→ PROBLEM A: Copy the rows from the line containing "How many lines are shown in the chart?" through the line containing "Identifier (primary), Identifier (adjusted)" verbatim, and omit the pictures.

→ TEXT PASSAGE:

BEGIN

So, think about that. You could also--if you have a group of
student workers or student volunteers or even alumni volunteers that
you get to actually be friends with and get to know a little bit, they
can be useful for brainstorming, too. OK?
Ingredient Number 2 is "Train your eye by watching movies and
listening to directors' commentaries." You cannot play jazz without
listening to great jazz players. You cannot write poetry without
reading good poetry. And you can't make without watching movies. You'd
probably know this.
But in particular, I recommend watching movies twice. Almost
all DVDs come with some kind of commentary, extra feature stuff, even
Seinfeld reruns on DVD. And if you listen to every movie you get from
Netflix twice and keep a place in your brain for learning from the
directors' commentaries, you can probably start expensing on your
expense report, those Netflix subscriptions, because you really can
learn a lot.
Little things.
In fact, I want to show you a clip to make this a little bit
real. This is a very short clip from Terminator 2. And you'll
find--you'll see what I mean.
[Clip music]
John Boyd: OK. That
could hardly be shorter, but it illustrates the kind
of thing I'm talking about. You might be inspired by that little clip
in any of the following dimensions: casting--
[Clip music]
John Boyd: --great
casting, fabulous wardrobe, lighting, soundtrack and
composition. I think these are--if you've got a little place in your
brain where you're noticing cool shots like this, file them away.
Now, unless you're--I'm sure you can't think about Arnold
Schwarzenegger for casting in your videos, unless you're in the Cal
University system. Probably not even then.
Even the wardrobe, lighting and soundtrack are better done
than we can afford. You can't usually afford real rock 'n roll, tracks like that. But if you file away somewhere how great a
shot is when you put the camera right down that boot level and then pan
up, how dramatic that is, that is something that does not cost any
money. You can hold your camera down there, too. And you just get a
totally different effect than if Arnold
just walks out of the bar and the camera's at idle all along. So notice
that
kind of thing. Yeah?
OK. Sold to
the woman in the back!
[Laughter]
John Boyd: OK.

END

→ PROBLEM B: In the talk transcript, which film is the short clip that the speaker shows taken from?

→ SUPPLIED ENTRIES:
BEGIN

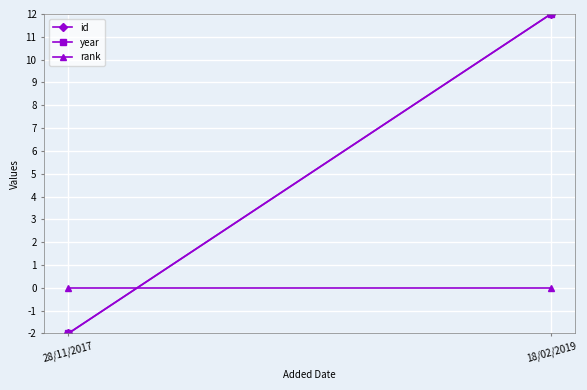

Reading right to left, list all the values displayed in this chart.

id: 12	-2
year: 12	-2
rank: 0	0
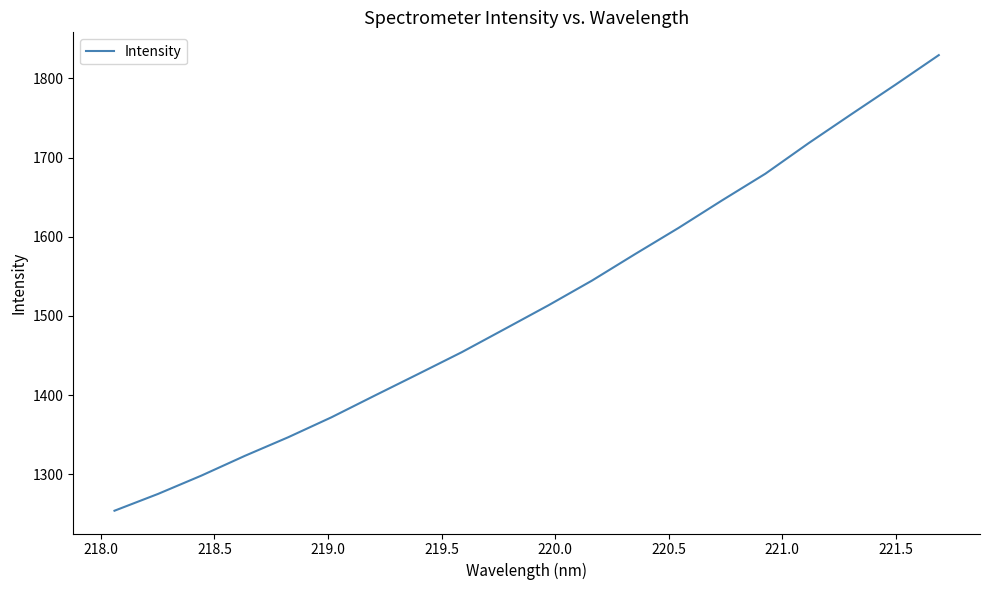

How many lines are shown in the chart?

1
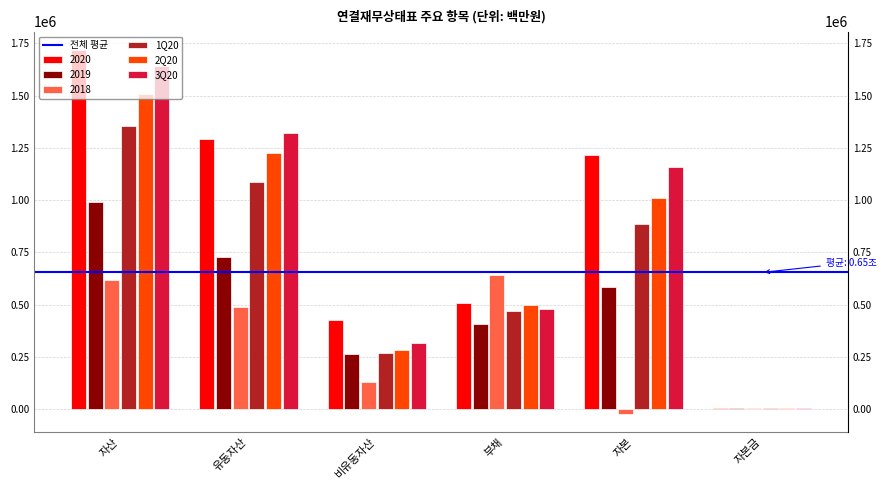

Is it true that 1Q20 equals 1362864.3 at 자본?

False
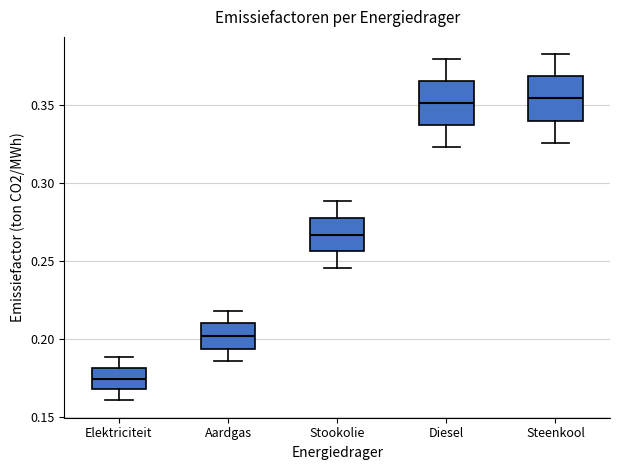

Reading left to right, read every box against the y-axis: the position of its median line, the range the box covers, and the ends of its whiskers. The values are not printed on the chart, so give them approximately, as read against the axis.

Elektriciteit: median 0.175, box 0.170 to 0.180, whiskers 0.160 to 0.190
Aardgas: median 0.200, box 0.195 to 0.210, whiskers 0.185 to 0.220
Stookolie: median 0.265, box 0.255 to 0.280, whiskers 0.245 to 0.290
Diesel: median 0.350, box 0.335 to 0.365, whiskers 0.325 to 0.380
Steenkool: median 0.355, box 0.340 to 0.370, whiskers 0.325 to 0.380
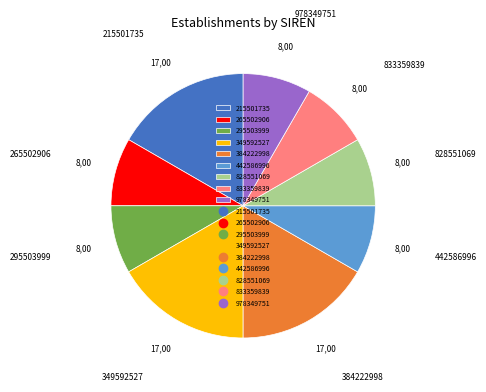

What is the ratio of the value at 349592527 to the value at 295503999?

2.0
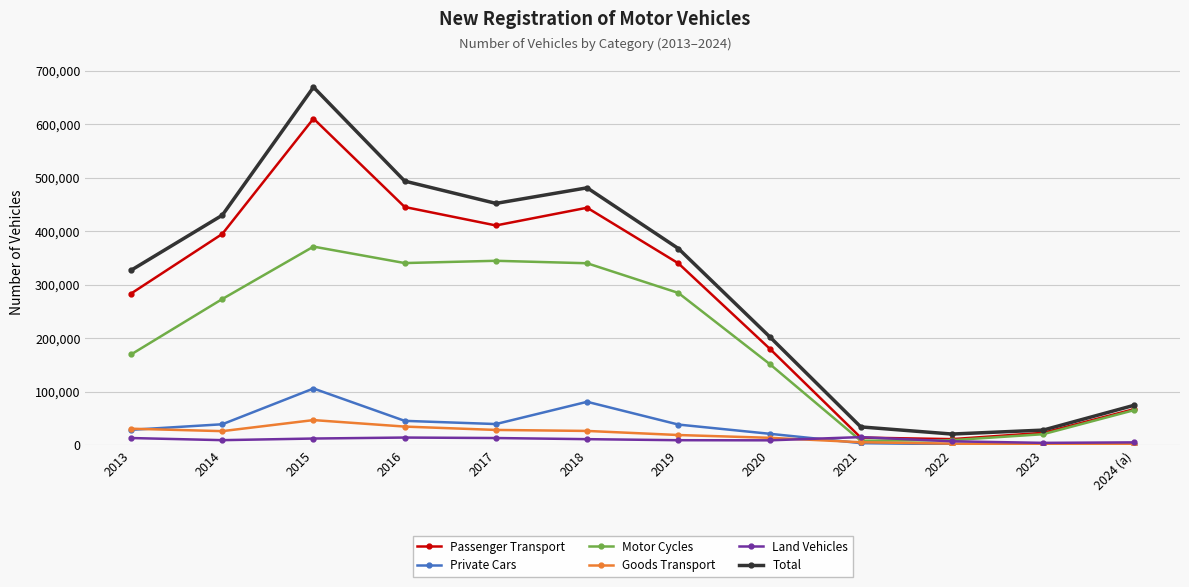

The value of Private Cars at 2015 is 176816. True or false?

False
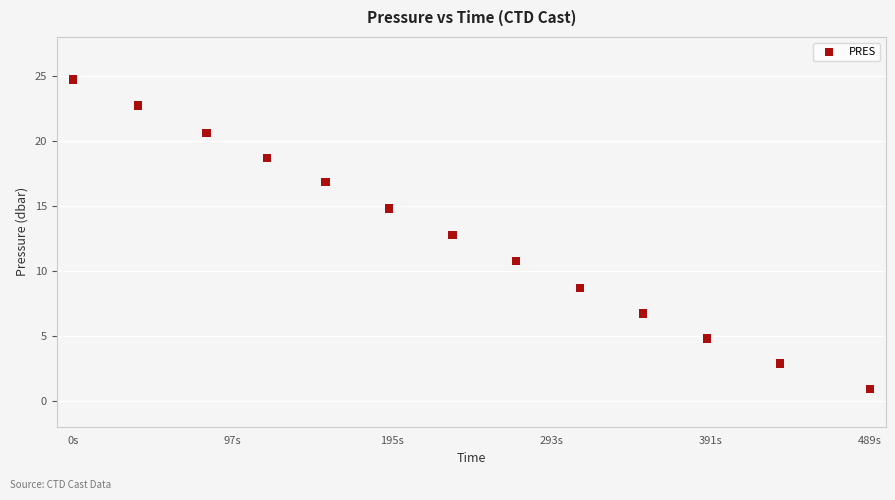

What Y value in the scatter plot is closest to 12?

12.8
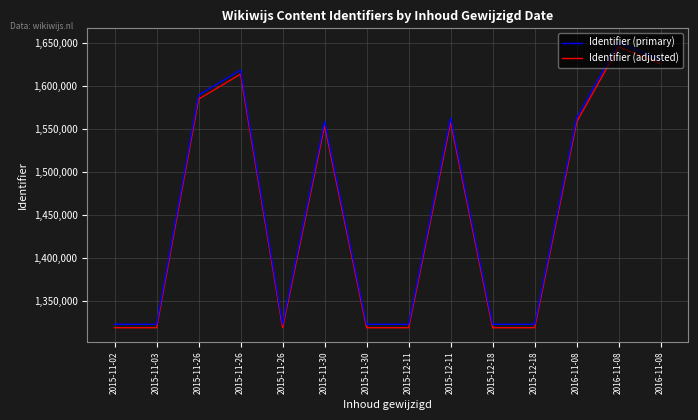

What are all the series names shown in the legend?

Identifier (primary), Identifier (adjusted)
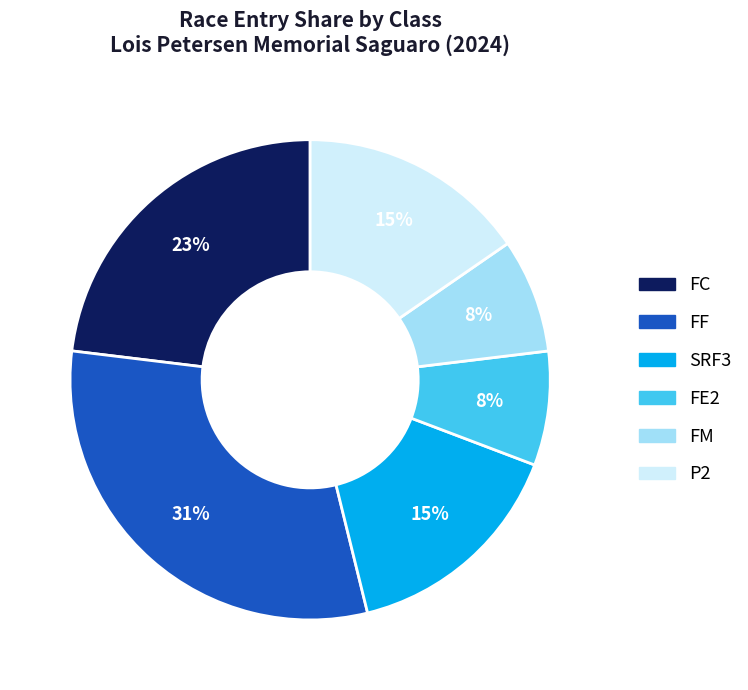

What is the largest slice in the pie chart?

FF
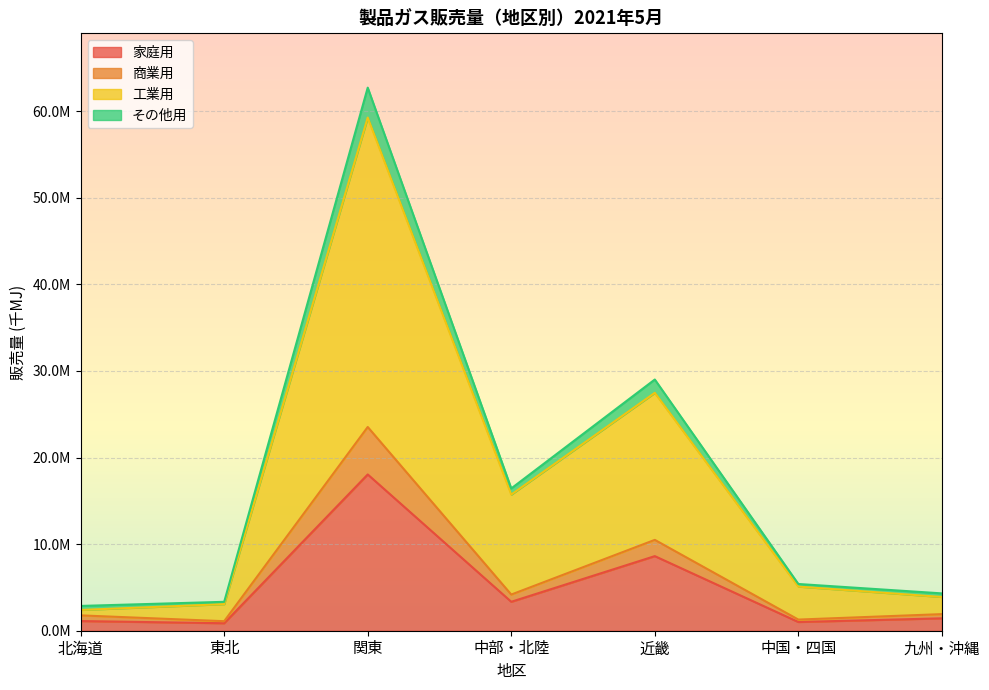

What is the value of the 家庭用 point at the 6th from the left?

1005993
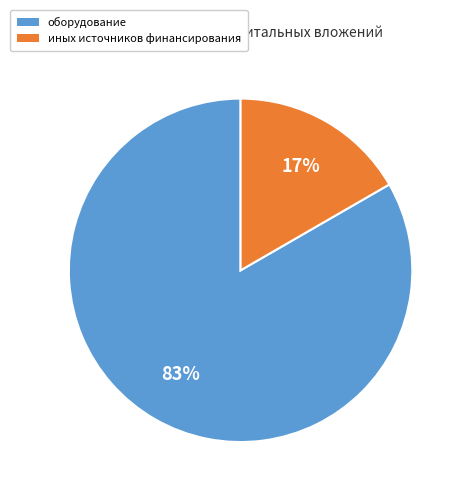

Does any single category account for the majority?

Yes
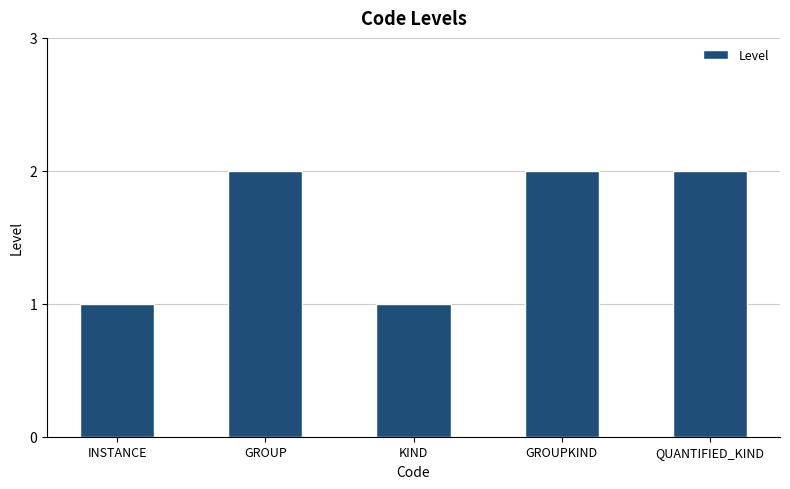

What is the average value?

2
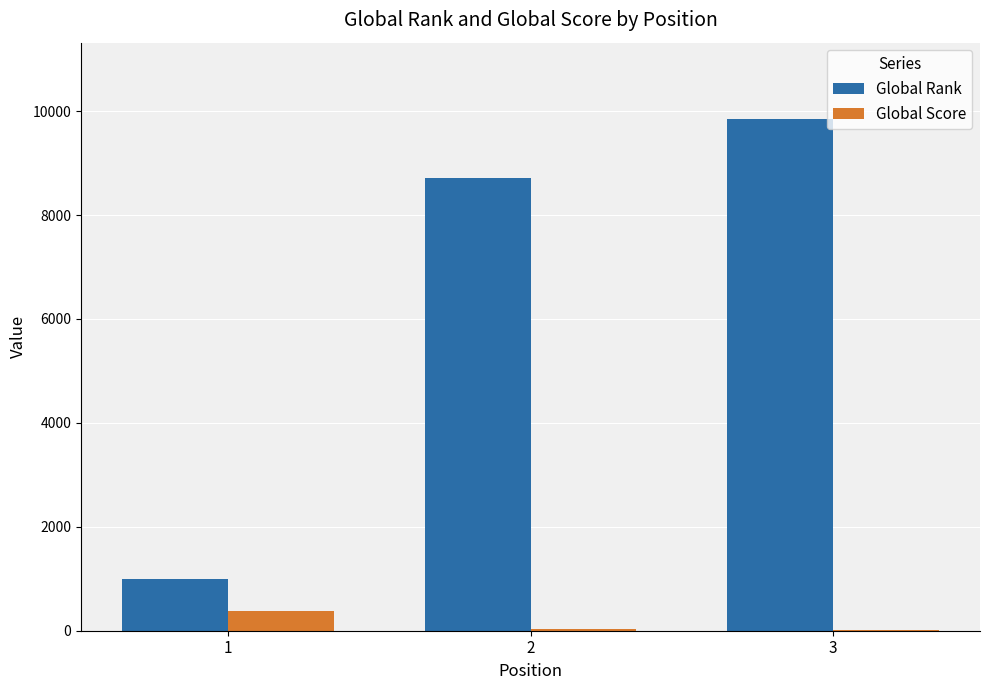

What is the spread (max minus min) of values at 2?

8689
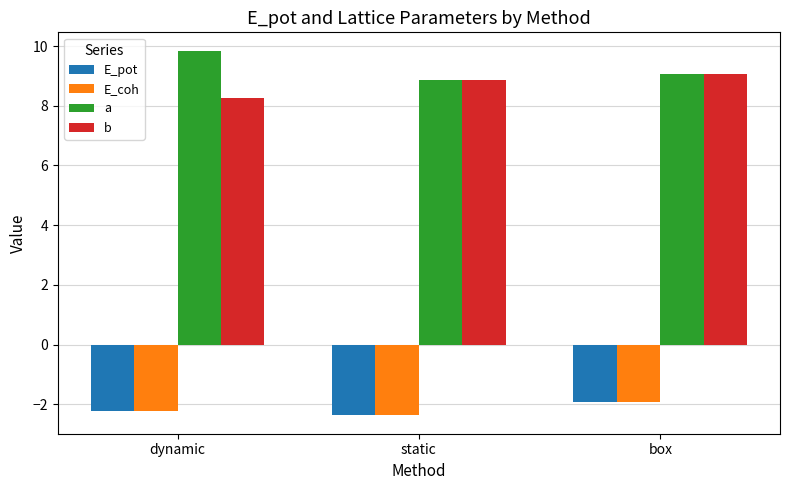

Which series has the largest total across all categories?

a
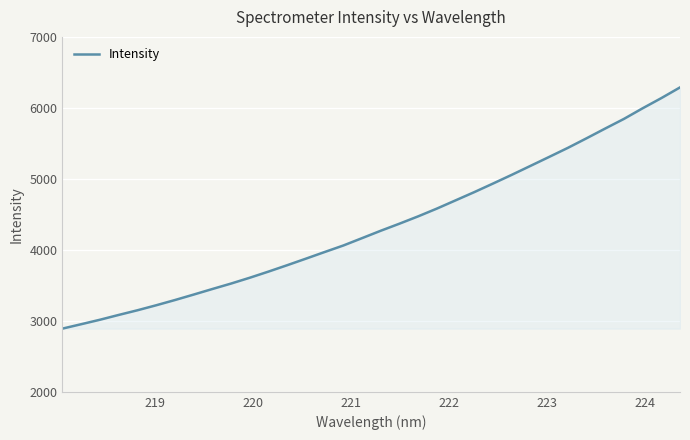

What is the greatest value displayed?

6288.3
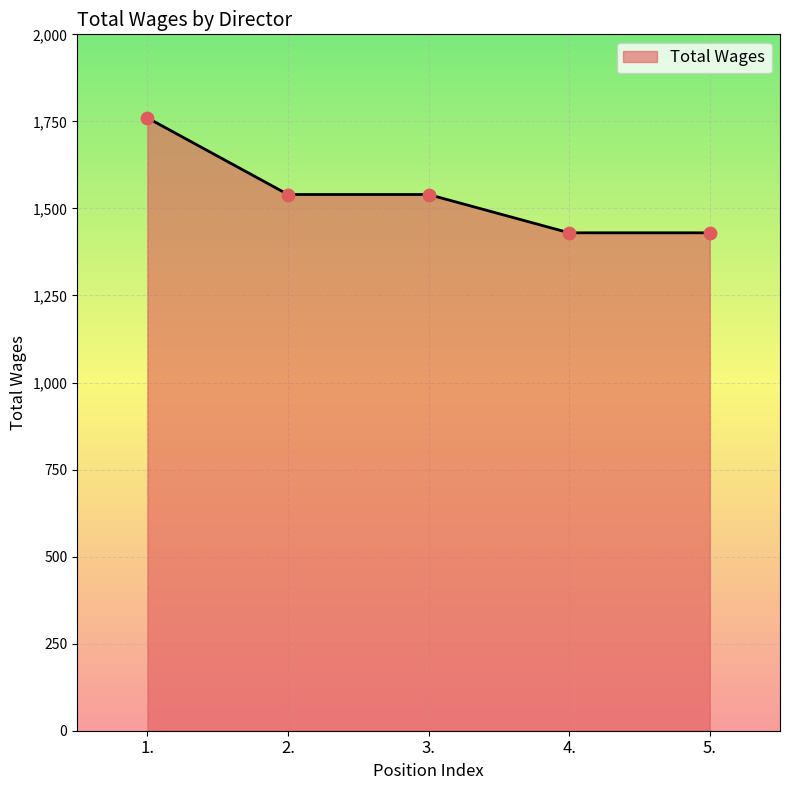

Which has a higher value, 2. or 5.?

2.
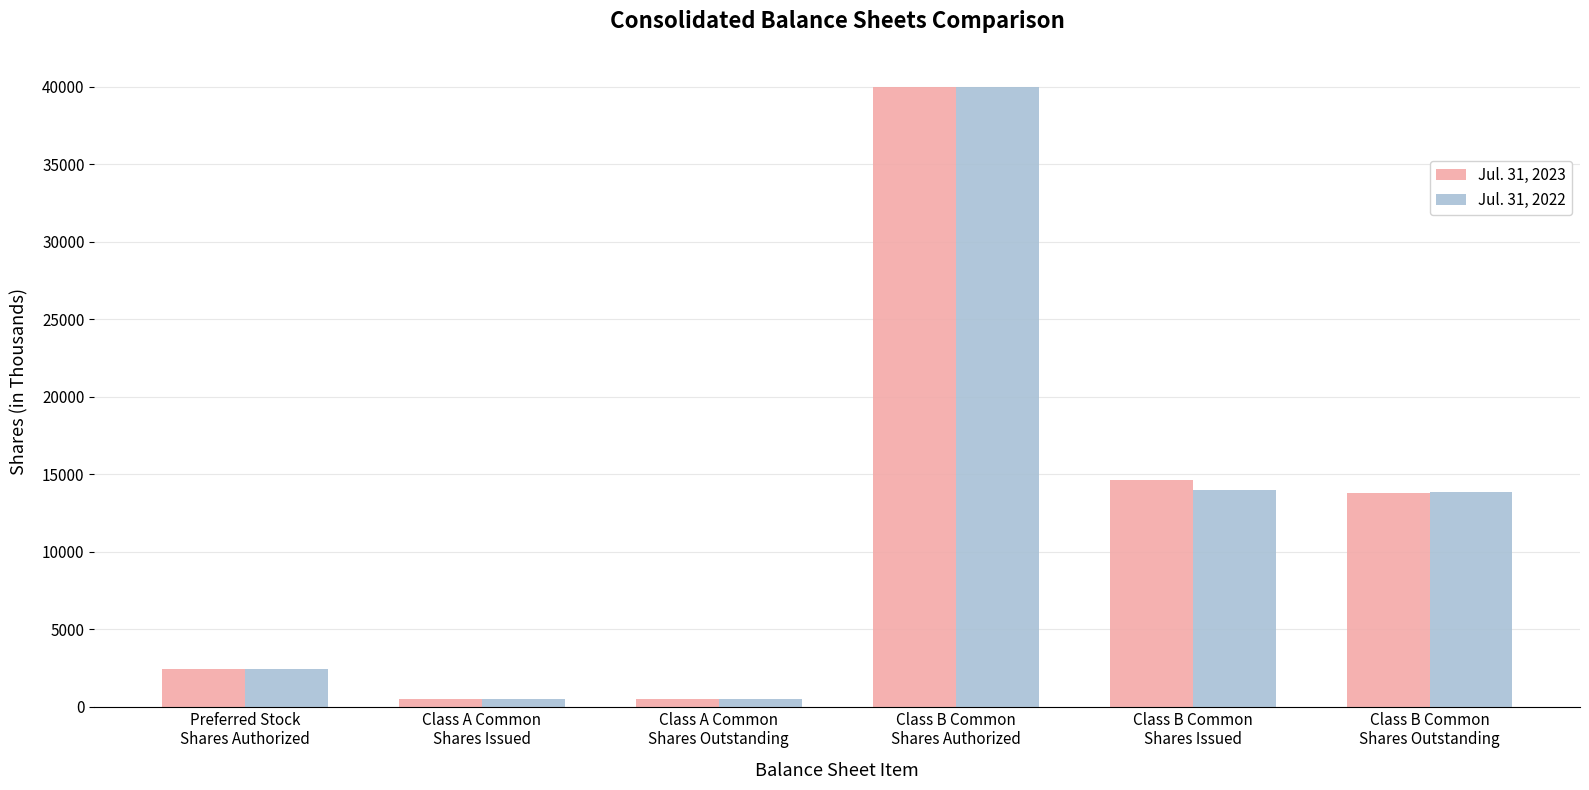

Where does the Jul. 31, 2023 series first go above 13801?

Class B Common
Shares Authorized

END

→ TASK SOLUTION A:
How many lines are shown in the chart?

1

Is it true that 1Q20 equals 1362864.3 at 자본?

False

Reading left to right, read every box against the y-axis: the position of its median line, the range the box covers, and the ends of its whiskers. The values are not printed on the chart, so give them approximately, as read against the axis.

Elektriciteit: median 0.175, box 0.170 to 0.180, whiskers 0.160 to 0.190
Aardgas: median 0.200, box 0.195 to 0.210, whiskers 0.185 to 0.220
Stookolie: median 0.265, box 0.255 to 0.280, whiskers 0.245 to 0.290
Diesel: median 0.350, box 0.335 to 0.365, whiskers 0.325 to 0.380
Steenkool: median 0.355, box 0.340 to 0.370, whiskers 0.325 to 0.380

What is the ratio of the value at 349592527 to the value at 295503999?

2.0

The value of Private Cars at 2015 is 176816. True or false?

False

What Y value in the scatter plot is closest to 12?

12.8

What are all the series names shown in the legend?

Identifier (primary), Identifier (adjusted)

→ TASK SOLUTION B: Terminator 2